Le joker est une incroyable réussite, une pépite comme le cinéma hollywoodien en fabrique de plus en plus, et c’est tellement appréciable.
Le Joker est un film qui existe indépendamment de l’univers (filmographique) DC, rien à voir avec la trilogie des Batman de Nolan, et c’est tant mieux !
Je n’ai trouvé presque aucun défaut au film, la performance magistrale de Joaquin Phoenix aidant beaucoup, on frise le chef d’œuvre.
Le rythme est très bien maîtrisé, avec une première partie sur le quotidien d’Arthur et son basculement vers le joker dans un second temps, tout cela réalisé de manière fluide, sans précipitation ni facilités scénaristiques (ce cauchemar ) .

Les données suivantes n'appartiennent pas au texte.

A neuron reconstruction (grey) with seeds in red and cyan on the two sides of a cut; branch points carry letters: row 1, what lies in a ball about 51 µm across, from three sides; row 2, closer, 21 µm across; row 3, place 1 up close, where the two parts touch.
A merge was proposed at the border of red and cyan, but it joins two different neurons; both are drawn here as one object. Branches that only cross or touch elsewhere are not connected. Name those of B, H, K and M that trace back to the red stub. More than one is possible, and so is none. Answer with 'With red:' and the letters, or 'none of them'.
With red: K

La ville de Gotham bascule en même temps qu’Arthur, d’ailleurs elle est selon moi le second protagoniste de cette histoire et à l’image du premier : fragile, déséquilibré, livrée à elle-même. Elle évolue (spoiler : mal) en même que le joker.
Dans la trilogie de Nolan Gotham passerait presque pour une ville où il fait bon vivre, chez Todd la ville est exactement ce qu’elle est censée être : étouffante, effrayante, on pourrait presque sentir l’odeur des poubelles qui s’accumulent en raison de la grève des éboueurs annoncée au début du film.

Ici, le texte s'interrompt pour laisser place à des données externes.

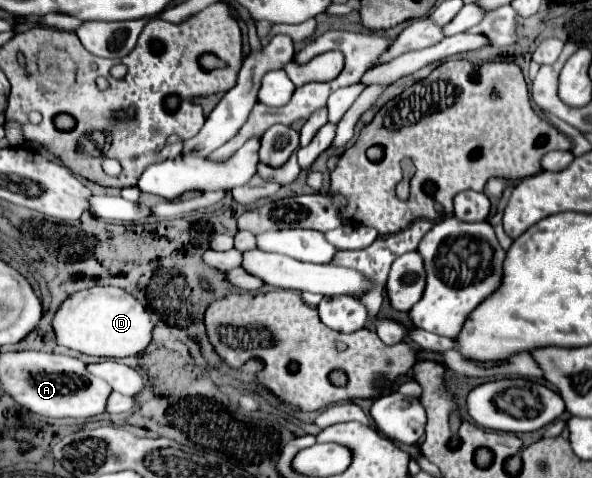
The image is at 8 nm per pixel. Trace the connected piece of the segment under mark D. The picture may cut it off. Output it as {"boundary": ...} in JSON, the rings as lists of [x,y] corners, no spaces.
{"boundary":[[[92,287],[92,289],[82,289],[72,295],[68,295],[66,301],[60,303],[60,307],[54,313],[52,319],[52,329],[56,333],[56,345],[68,347],[72,351],[84,353],[84,355],[94,355],[94,357],[132,357],[138,355],[140,351],[146,349],[150,343],[150,333],[154,329],[152,317],[146,311],[142,303],[138,303],[130,293],[118,287]]]}

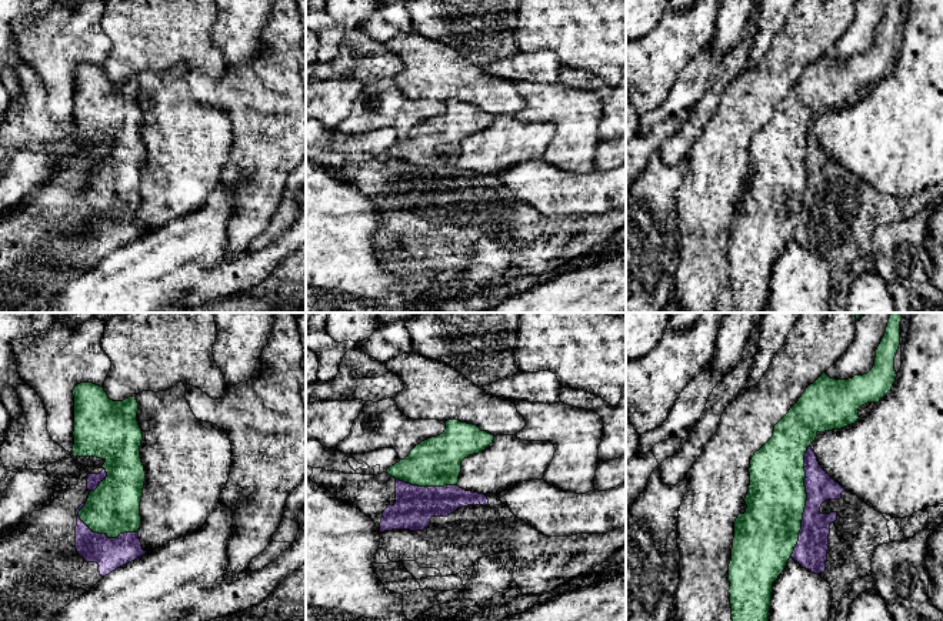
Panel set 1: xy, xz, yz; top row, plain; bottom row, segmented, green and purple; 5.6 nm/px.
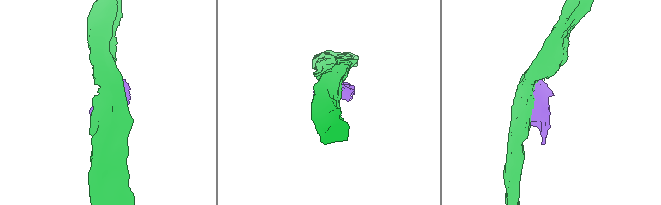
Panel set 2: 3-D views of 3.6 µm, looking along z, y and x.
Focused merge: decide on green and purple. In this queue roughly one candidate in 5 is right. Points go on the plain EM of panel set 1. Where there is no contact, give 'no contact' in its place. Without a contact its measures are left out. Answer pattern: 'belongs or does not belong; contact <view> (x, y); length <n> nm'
does not belong; contact yz (806, 179); length 650 nm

Le Joker un produit de la société, le Frankenstein de Gotham. C’est ce qui arrive quand on accumule les laissé-pour-compte, qu’on ne prend pas soin les uns des autres.
A la toute fin du film le Joker
évoque sa condition d’homme malade, abandonné par la société, de toute façon elle aussi malade. La mairie a coupé les subventions des organismes sociaux, impossible pour Arthur de consulter un professionnel, ni de se procurer les médicaments qui (peut-être) le maintenaient dans un état psychologique acceptable
.
On y voit là une critique brute et sans filtre de la société américaine, mais ne nous voilons pas la face ce système arrive chez nous également à grand pas, qui abandonne ses citoyens qui ne rentrent pas dans les cases bien établies par les hommes riches (et blancs, mais c’est un autre sujet).

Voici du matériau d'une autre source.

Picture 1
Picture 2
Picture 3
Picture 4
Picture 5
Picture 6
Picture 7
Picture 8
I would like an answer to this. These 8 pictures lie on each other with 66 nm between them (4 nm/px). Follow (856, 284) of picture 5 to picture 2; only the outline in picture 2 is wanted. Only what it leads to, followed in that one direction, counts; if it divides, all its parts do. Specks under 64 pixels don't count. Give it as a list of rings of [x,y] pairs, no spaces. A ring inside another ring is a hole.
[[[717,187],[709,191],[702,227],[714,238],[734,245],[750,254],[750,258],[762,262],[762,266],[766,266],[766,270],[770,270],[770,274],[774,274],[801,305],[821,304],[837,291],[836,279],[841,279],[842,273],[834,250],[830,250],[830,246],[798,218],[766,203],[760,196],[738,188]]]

Concernant le scénario la seule petite faille est
selon moi le lien de parenté entre Bruce et Arthur (mais on ne saura jamais la vérité, la mère d’Arthur a visiblement des troubles mentaux, mais le père de Bruce semble être l’exact opposé de l’homme droit et bon de la trilogie de Nolan, le doute est donc bien présent pour ma part quand à un internement de force et une falsification du dossier psychiatrique pour se débarrasser de cette maîtresse encombrante).
Enfin, il faut souligner l’ambivalence des sentiments qui traversent le spectateur pendant ces 2h00. On a l’impression de ressortir de là un peu fou, un peu dingue de ressentir une empathie certaine pour Arthur et un dégout pour le Joker. Arthur m’a faite pleurer, j’avais mal et la respiration bloquée pendant les scènes où son handicap le torture.
C’est tout le sujet du film : l’empathie et aussi le dégoût, qui nous tord le ventre successivement et nous laisse un peu ahuri en sortant de la salle.
J’ai lu un certain nombre d’articles concernant la polémique (made in America of course) de la prétendue apologie de la violence du film (spoiler : les américains si vous me lisez, un film ne rend pas les gens violents, l’accès total aux armes à feu par contre, si) et bien sûr ces polémiques sont absurdes, où en est-on quand préfère prendre un film comme bouc émissaire plutôt que de remettre en question nos modes de vie ?
Le joker épargne son ancien collègue de sa folie meurtrière car il a été le seul à le traiter correctement,
c’est ici la seule et si simple morale du film : il faut que ça change, la façon dont on traite les autres.
Ps : filez 1000 oscars à Joaquin Phoenix, merci, bisou.